Margaret Parthenia Evelyn Hooker of Hillsborough, NC attended the Burwell School in the late 1840s and early 1850s. As a young bride, she and her husband Henry Nicholas Brown, [Sr.], rented the Burwell School property in 1857, and planted the great sugar maple tree on the front lawn of the Burwell School in 1857 to mark the birth of his first son, LeClair Hooker Brown [1].

Story

Margaret Parthenia Evelyn Hooker of Hillsborough, NC is the last name that appeared on the list of students in the Burwell School Catalogue of 1848-51 [2]; but of all the Burwell students, she probably had the longest and most intimate association with the school's grounds and buildings. For nearly all her long life (eighty-four years) she was scarcely a stone's throw from the school; as a bride she lived in the Burwell's former home for five years, and at least two of her children were born there.

Margaret Parthenia Evelyn Hooker was the second daughter of Nathan Hooker and Julia A. Hooker. A younger sister, Cornelia B. Hooker, died at sixteen in the terrible summer epidemic of 1852, but Cornelia is not listed in the Burwell School Catalogue of 1848-51 [2], although it is possible that she may have attended the school. The Hookers lived on the northern edge of Hillsborough, NC only a short distance, north-northwest, from the Burwell School.

Margaret Hooker was a day student, very likely in the late 1840s and early 1850s. One thing points to her special interest in stones and minerals. Her gravestone in the Hooker-Brown plot in Old Town Cemetery in Hillsborough, NC is an enormous rounded piece of scintillating native white quartz which she is said to have selected herself.

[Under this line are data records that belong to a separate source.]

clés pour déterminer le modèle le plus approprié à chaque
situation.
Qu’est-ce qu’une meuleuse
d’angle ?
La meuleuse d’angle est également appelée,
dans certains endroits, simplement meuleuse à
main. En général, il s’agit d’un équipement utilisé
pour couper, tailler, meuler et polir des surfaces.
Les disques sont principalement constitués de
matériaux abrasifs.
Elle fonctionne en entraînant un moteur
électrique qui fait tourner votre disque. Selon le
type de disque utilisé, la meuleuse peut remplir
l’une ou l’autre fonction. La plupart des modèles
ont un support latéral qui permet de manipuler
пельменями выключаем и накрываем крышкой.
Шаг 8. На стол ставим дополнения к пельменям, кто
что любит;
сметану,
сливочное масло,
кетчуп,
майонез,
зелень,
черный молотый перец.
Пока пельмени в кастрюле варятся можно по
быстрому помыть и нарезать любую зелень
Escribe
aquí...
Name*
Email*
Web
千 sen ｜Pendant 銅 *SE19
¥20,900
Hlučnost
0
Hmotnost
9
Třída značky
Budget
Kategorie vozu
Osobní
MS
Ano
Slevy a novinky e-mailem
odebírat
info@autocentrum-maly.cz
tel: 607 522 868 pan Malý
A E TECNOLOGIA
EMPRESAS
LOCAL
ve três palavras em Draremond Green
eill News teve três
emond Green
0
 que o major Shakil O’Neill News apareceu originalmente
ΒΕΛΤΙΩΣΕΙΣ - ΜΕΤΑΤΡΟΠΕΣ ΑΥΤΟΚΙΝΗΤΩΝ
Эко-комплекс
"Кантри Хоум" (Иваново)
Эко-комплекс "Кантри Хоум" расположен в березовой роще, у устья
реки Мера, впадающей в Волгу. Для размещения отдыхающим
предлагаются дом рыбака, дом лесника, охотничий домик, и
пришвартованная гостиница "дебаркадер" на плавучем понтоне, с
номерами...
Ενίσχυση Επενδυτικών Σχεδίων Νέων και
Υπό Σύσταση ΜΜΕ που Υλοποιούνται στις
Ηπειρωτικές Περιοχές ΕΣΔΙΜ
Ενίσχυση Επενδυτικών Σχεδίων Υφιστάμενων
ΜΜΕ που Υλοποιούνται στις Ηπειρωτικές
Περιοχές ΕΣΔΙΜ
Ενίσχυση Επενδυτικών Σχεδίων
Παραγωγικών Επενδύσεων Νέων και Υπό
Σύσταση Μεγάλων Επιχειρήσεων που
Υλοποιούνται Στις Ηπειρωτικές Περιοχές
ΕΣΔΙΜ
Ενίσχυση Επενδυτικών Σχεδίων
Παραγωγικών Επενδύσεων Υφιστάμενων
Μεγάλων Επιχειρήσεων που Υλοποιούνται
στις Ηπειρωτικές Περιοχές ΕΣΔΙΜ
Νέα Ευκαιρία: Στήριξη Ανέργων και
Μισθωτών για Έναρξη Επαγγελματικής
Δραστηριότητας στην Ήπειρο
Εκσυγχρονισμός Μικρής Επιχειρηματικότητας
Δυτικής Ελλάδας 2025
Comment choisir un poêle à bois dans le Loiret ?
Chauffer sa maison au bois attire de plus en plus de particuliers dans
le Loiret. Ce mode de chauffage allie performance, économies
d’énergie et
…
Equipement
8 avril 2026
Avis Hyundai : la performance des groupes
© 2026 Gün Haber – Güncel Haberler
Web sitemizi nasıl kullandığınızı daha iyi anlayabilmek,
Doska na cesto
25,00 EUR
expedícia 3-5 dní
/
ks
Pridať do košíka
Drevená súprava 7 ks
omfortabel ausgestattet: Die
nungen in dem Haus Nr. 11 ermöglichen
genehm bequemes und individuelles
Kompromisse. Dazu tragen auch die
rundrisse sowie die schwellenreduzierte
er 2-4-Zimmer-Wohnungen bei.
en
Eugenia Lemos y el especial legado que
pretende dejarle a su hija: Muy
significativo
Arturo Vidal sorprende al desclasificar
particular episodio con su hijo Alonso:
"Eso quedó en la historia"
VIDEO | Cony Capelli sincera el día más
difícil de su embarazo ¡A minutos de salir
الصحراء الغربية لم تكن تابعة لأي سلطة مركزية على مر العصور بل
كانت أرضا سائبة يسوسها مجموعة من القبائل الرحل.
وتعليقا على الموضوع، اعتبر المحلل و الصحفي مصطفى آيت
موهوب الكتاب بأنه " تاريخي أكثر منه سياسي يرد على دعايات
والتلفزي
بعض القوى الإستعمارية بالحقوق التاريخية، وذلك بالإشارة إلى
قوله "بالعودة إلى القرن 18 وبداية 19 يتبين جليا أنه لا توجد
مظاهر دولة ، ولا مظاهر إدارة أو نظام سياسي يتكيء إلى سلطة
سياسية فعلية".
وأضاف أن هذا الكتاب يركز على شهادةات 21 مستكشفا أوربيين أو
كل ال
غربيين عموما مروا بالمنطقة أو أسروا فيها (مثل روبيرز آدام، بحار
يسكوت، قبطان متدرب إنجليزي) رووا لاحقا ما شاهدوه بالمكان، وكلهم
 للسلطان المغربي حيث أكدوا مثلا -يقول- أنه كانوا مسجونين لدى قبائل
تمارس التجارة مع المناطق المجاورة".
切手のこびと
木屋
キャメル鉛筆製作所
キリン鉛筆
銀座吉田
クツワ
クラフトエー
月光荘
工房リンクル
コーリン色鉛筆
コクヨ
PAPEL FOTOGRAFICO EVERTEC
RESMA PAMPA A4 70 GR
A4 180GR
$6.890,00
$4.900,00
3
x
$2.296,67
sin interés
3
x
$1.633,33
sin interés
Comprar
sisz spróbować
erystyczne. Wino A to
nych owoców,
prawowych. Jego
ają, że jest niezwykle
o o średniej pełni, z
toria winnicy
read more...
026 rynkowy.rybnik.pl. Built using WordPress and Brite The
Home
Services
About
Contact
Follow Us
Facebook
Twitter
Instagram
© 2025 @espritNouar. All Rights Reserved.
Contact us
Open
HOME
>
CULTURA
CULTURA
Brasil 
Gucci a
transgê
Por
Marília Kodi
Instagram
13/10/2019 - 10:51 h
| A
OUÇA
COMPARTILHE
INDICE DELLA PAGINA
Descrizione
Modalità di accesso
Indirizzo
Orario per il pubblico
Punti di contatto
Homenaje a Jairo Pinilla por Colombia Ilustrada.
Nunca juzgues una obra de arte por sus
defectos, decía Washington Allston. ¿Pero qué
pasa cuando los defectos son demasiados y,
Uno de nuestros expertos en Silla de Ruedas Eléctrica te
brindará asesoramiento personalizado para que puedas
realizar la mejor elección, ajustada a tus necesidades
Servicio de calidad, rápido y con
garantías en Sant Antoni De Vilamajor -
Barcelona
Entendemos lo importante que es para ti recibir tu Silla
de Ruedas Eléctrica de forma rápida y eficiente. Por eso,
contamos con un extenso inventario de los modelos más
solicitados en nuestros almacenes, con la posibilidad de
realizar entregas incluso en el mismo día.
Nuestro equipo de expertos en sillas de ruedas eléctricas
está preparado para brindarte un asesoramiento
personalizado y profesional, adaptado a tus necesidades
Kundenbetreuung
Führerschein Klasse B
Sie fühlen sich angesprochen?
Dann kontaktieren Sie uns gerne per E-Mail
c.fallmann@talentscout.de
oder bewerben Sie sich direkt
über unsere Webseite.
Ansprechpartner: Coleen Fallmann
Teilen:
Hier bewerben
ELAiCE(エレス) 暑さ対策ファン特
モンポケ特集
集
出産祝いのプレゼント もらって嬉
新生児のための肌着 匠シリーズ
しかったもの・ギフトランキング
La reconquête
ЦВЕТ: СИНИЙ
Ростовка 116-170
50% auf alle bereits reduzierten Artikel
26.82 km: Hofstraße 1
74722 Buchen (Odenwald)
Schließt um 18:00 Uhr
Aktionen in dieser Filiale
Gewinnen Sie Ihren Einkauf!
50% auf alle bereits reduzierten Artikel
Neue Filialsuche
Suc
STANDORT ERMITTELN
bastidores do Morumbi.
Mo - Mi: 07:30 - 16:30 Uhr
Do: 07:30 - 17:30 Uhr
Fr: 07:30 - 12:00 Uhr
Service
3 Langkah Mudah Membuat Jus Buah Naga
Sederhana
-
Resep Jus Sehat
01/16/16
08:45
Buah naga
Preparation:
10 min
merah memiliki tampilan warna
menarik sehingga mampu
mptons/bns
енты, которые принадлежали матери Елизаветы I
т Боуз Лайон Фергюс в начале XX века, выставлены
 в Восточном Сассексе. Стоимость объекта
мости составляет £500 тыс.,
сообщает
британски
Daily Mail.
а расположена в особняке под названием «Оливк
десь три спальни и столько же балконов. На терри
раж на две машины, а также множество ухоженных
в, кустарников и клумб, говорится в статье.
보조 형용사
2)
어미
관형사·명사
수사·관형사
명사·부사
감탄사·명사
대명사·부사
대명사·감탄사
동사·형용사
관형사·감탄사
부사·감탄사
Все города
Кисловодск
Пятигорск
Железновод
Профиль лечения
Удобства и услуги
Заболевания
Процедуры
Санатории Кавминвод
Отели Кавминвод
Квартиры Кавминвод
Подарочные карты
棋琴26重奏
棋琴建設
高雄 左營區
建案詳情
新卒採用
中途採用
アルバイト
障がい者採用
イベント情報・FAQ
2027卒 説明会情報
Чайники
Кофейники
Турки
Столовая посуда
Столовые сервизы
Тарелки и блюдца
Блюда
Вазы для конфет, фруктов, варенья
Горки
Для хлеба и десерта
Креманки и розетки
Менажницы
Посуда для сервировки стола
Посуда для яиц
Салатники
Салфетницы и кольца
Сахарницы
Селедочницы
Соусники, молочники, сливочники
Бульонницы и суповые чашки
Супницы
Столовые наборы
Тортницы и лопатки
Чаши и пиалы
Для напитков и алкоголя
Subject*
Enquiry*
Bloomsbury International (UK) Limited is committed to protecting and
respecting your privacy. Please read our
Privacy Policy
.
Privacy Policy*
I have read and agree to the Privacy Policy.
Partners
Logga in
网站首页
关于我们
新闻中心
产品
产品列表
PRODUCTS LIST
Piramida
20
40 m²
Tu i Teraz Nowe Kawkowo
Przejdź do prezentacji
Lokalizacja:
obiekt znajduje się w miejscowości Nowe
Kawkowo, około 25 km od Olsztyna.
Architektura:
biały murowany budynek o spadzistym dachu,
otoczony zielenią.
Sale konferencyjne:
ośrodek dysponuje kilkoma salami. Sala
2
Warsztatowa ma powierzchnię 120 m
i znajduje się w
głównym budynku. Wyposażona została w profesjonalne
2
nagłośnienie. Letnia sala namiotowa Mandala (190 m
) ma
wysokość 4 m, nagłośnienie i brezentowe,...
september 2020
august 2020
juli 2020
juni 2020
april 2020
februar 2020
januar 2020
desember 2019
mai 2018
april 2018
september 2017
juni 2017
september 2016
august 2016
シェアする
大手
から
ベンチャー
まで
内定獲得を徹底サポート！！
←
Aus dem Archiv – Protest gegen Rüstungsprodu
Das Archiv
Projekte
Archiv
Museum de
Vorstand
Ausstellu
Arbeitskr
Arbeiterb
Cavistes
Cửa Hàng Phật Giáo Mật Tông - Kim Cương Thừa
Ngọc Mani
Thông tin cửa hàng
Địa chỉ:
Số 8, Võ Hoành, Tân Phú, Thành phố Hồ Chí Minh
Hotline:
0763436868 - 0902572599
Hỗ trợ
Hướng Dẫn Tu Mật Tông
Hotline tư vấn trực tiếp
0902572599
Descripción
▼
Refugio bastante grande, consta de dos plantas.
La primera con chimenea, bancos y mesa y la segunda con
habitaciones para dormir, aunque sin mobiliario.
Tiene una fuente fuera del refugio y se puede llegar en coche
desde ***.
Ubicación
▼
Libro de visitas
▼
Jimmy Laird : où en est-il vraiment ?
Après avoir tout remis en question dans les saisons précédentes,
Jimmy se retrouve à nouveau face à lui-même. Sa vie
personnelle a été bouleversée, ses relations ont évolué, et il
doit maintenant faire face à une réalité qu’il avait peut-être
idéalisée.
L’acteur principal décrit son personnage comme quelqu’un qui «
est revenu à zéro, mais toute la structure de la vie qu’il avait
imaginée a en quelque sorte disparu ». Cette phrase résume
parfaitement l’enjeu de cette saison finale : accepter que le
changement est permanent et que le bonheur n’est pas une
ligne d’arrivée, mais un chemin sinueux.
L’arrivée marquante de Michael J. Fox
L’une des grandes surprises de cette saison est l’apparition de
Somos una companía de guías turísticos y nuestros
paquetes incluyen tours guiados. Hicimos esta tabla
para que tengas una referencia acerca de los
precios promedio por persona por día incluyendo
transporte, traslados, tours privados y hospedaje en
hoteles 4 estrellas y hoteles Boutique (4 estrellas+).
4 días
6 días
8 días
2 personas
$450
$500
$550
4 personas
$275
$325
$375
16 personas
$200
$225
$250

At the age of sixteen, on July 25, 1855, she married Henry Nicholas Brown, [Sr.]. The young Browns rented the Burwell School property as a residence when the Burwells removed to Charlotte, NC in 1857, and tradition says they remained there for approximately five years. Henry Nicholas Brown, [Sr.] planted the great sugar maple tree on the front lawn of the Burwell School property in 1857 to mark the birth of his first child, LeClair Hooker Brown. Descendants Mr. and Mrs. J.E. Gay of Winston-Salem, NC provided the bronze plaque marking the tree and the event. Other children of the Browns were: Anne Vasseur Brown; Julia Estelle Brown; and Henry Nicholas Brown, [Jr.]. Anne Vasseur Brown was also born in the Burwell dwelling house.

In July 1867, Henry Nicholas Brown, [Sr.] acquired the controlling interest (Deed Book 37, 479) in Dr. Edmund Strudwick's property (Lot 59) next door to the Burwells on the south, although the Browns may have been living there some years earlier. Lot 59 was on February 10, 1874, formally conveyed to Margaret P. Brown (Deed Book 42, 199). The Brown family continued to own the property until 1955, but in 1960 the  "Old Strudwick House"  was razed. The renovated separate brick kitchen still stands, however, as does a walkway of trees leading to an iron garden gate opening to the Burwell grounds.

Margaret Parthenia Hooker was a widow for some fifteen years before her own death on April 21, 1923, at the age of eighty-four [1].

Biographical Data

Important Dates

Margaret Parthenia Evelyn Hooker was born on March 11, 1839. She died on April 21, 1923, and was buried in Old Town Cemetery in Hillsborough, NC.

Places of Residence

Schools Attended

  • Burwell School, between the the late 1840s and the early 1850s. Margaret Hooker would have been a day student [1].

Relatives

References

  1. Mary Claire Engstrom. The Book of Burwell Students: Lives of Educated Women in the Antebellum South. (Hillsborough: Hillsborough Historic Commission, 2007).
  2. Burwell School Catalogue of 1848-51.